The San Francisco 49ers and the NFC Playoffs were virtually inseparable in the 1980s and early-1990s.
From 1981 to 1998 – a span of 18 seasons – the 49ers missed the NFC’s postseason tournament only twice. San Francisco won five Super Bowls between 1981 and 1994.
Then, almost as quickly as the Aeneas Williams hit that prematurely ended Young’s career, the franchise retreated to the pack.
There was the drafting of Jim Druckenmiller, the ill-conceived hope for Giovanni Carmazzi and the Tim Rattay Era. Jeff Garcia rode in from the CFL to bring the Steve Mariucci-led 49ers back to respectability in the late-’90s, but the scarlet-and-gold could never scale the mountains that were the Falcons, the Buccaneers and, especially, Brett Favre’s Packers.
When Mike Nolan selected Alex Smith over Aaron Rodgers with the first pick in the 2005 Draft, it was met with great surprise. But taking a quarterback in the first round is still taking a quarterback in the first round.
Which meant that 49ers fans hoped.
But the glory days were slow to return. In Smith’s first six seasons, the team averaged just over six wins. San Francisco had three different coaches during the same period.
Finally, prior to last season, they found the right one. Jim Harbaugh moved in from Stanford and immediately turned San Francisco into a contender.
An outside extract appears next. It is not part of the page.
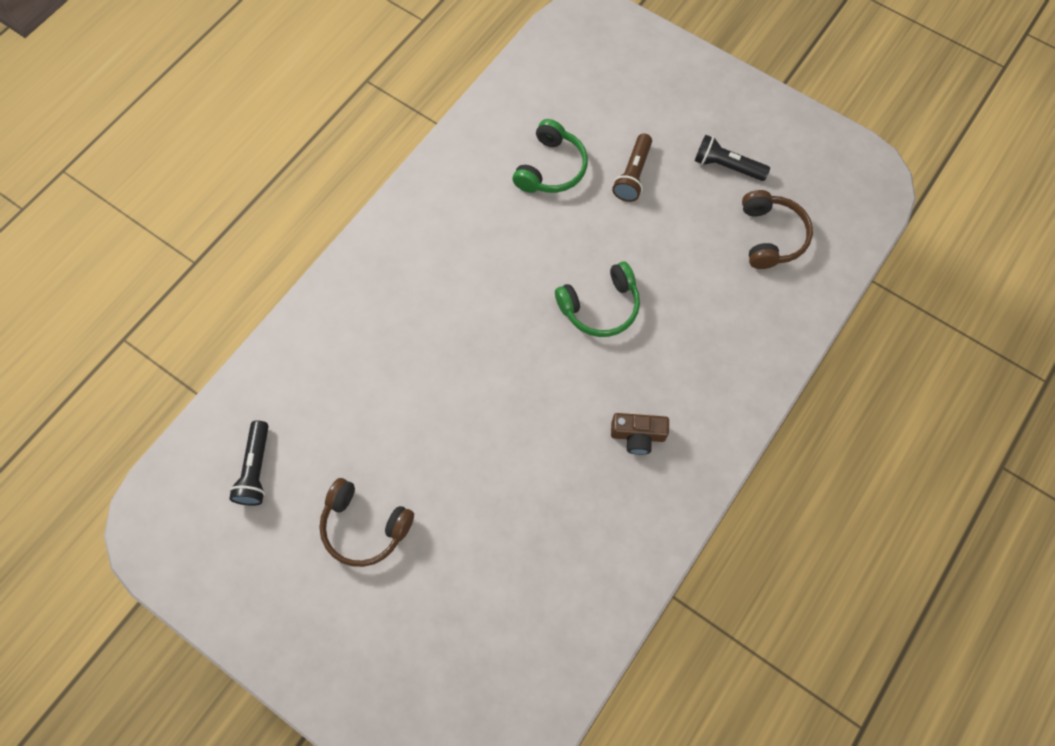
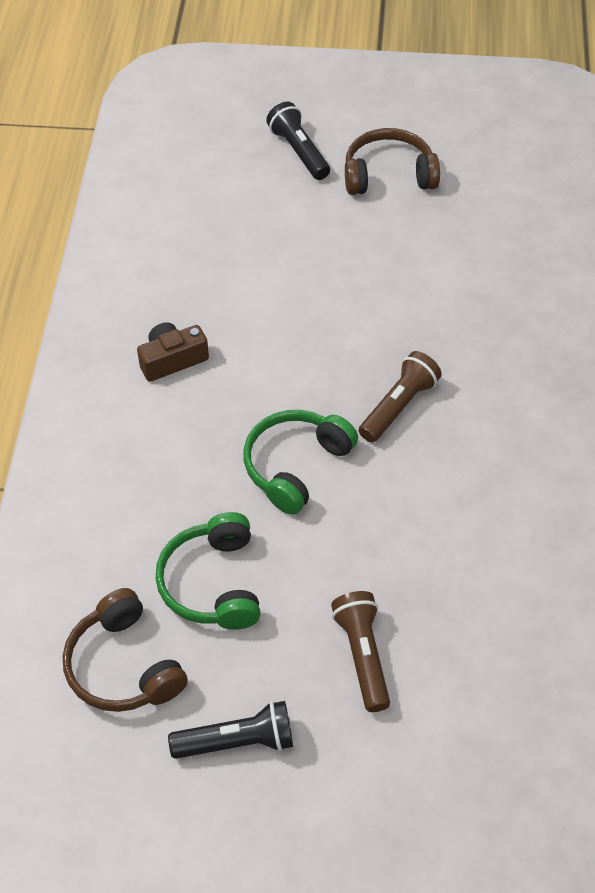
camera: 150 degrees right, 15 degrees down
(256, 469) = (525, 168): black flashlight -> black flashlight (299, 151)
(506, 313) = (399, 406): none -> brown flashlight
(551, 168) = (478, 606): green headphones -> green headphones (212, 583)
The 49ers won 13 games and were a pair of special teams gaffes from making their sixth Super Bowl appearance.
This year, with the 49ers at 6-2-1 and Smith possessing the league’s third-best quarterback rating, Harbaugh decided that San Fran’s best chances to advance to Super Bowl XLVII resided with seldom-used backup Colin Kaepernick.
It turned into the Bay Area’s biggest quarterback controversy since the days of Joe Montana and Young – until Kaepernick torched Green Bay for 444 total yards in the divisional playoff round.
Harbaugh and Kaepernick made the cover of Sports Illustrated, jinx be damned.
Kaepernick followed that performance by leading the Niners back from a 17-0 deficit at top-seeded Atlanta to earn a trip to New Orleans this Sunday to take on Baltimore.
With Kaepernick, those annual deep playoff runs that 49ers fans grew accustomed to in the ’80s and ’90s, may be on the horizon.
For now, it’s simply “one more to go for 6-0.”